Required action ▸ Starting at the top line and ending at the bottom one, repeat the entries exactly and drop every picture.

Task input ▸
Start of Block

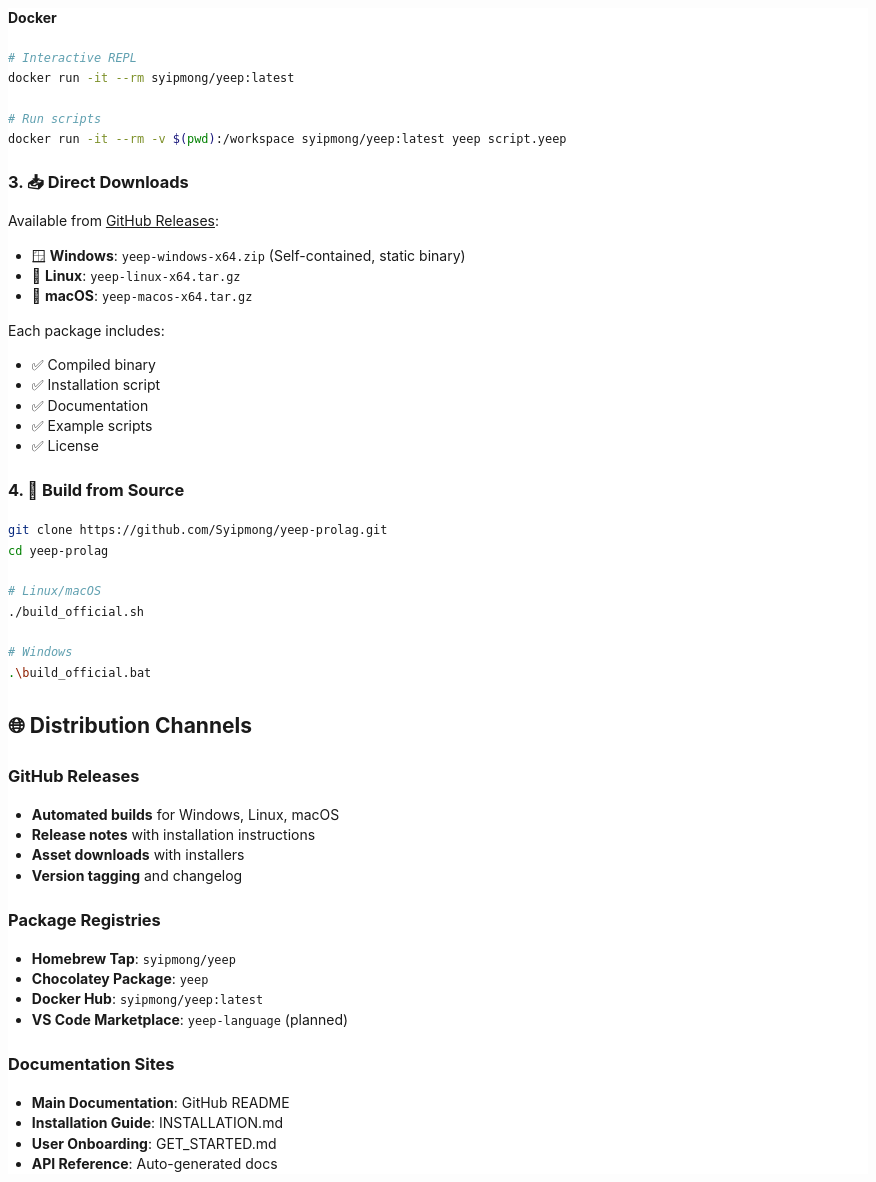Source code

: #### Docker
```bash
# Interactive REPL
docker run -it --rm syipmong/yeep:latest

# Run scripts
docker run -it --rm -v $(pwd):/workspace syipmong/yeep:latest yeep script.yeep
```

### 3. 📥 Direct Downloads

Available from [GitHub Releases](https://github.com/Syipmong/yeep-prolag/releases/latest):

- 🪟 **Windows**: `yeep-windows-x64.zip` (Self-contained, static binary)
- 🐧 **Linux**: `yeep-linux-x64.tar.gz`
- 🍎 **macOS**: `yeep-macos-x64.tar.gz`

Each package includes:
- ✅ Compiled binary
- ✅ Installation script
- ✅ Documentation
- ✅ Example scripts
- ✅ License

### 4. 🔧 Build from Source

```bash
git clone https://github.com/Syipmong/yeep-prolag.git
cd yeep-prolag

# Linux/macOS
./build_official.sh

# Windows
.\build_official.bat
```

## 🌐 Distribution Channels

### GitHub Releases
- **Automated builds** for Windows, Linux, macOS
- **Release notes** with installation instructions
- **Asset downloads** with installers
- **Version tagging** and changelog

### Package Registries
- **Homebrew Tap**: `syipmong/yeep`
- **Chocolatey Package**: `yeep`
- **Docker Hub**: `syipmong/yeep:latest`
- **VS Code Marketplace**: `yeep-language` (planned)

### Documentation Sites
- **Main Documentation**: GitHub README
- **Installation Guide**: INSTALLATION.md
- **User Onboarding**: GET_STARTED.md
- **API Reference**: Auto-generated docs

End of Block

Solution to this task ▸
Source code

: #### Docker
```bash
# Interactive REPL
docker run -it --rm syipmong/yeep:latest

# Run scripts
docker run -it --rm -v $(pwd):/workspace syipmong/yeep:latest yeep script.yeep
```

### 3. 📥 Direct Downloads

Available from [GitHub Releases](https://github.com/Syipmong/yeep-prolag/releases/latest):

- 🪟 **Windows**: `yeep-windows-x64.zip` (Self-contained, static binary)
- 🐧 **Linux**: `yeep-linux-x64.tar.gz`
- 🍎 **macOS**: `yeep-macos-x64.tar.gz`

Each package includes:
- ✅ Compiled binary
- ✅ Installation script
- ✅ Documentation
- ✅ Example scripts
- ✅ License

### 4. 🔧 Build from Source

```bash
git clone https://github.com/Syipmong/yeep-prolag.git
cd yeep-prolag

# Linux/macOS
./build_official.sh

# Windows
.\build_official.bat
```

## 🌐 Distribution Channels

### GitHub Releases
- **Automated builds** for Windows, Linux, macOS
- **Release notes** with installation instructions
- **Asset downloads** with installers
- **Version tagging** and changelog

### Package Registries
- **Homebrew Tap**: `syipmong/yeep`
- **Chocolatey Package**: `yeep`
- **Docker Hub**: `syipmong/yeep:latest`
- **VS Code Marketplace**: `yeep-language` (planned)

### Documentation Sites
- **Main Documentation**: GitHub README
- **Installation Guide**: INSTALLATION.md
- **User Onboarding**: GET_STARTED.md
- **API Reference**: Auto-generated docs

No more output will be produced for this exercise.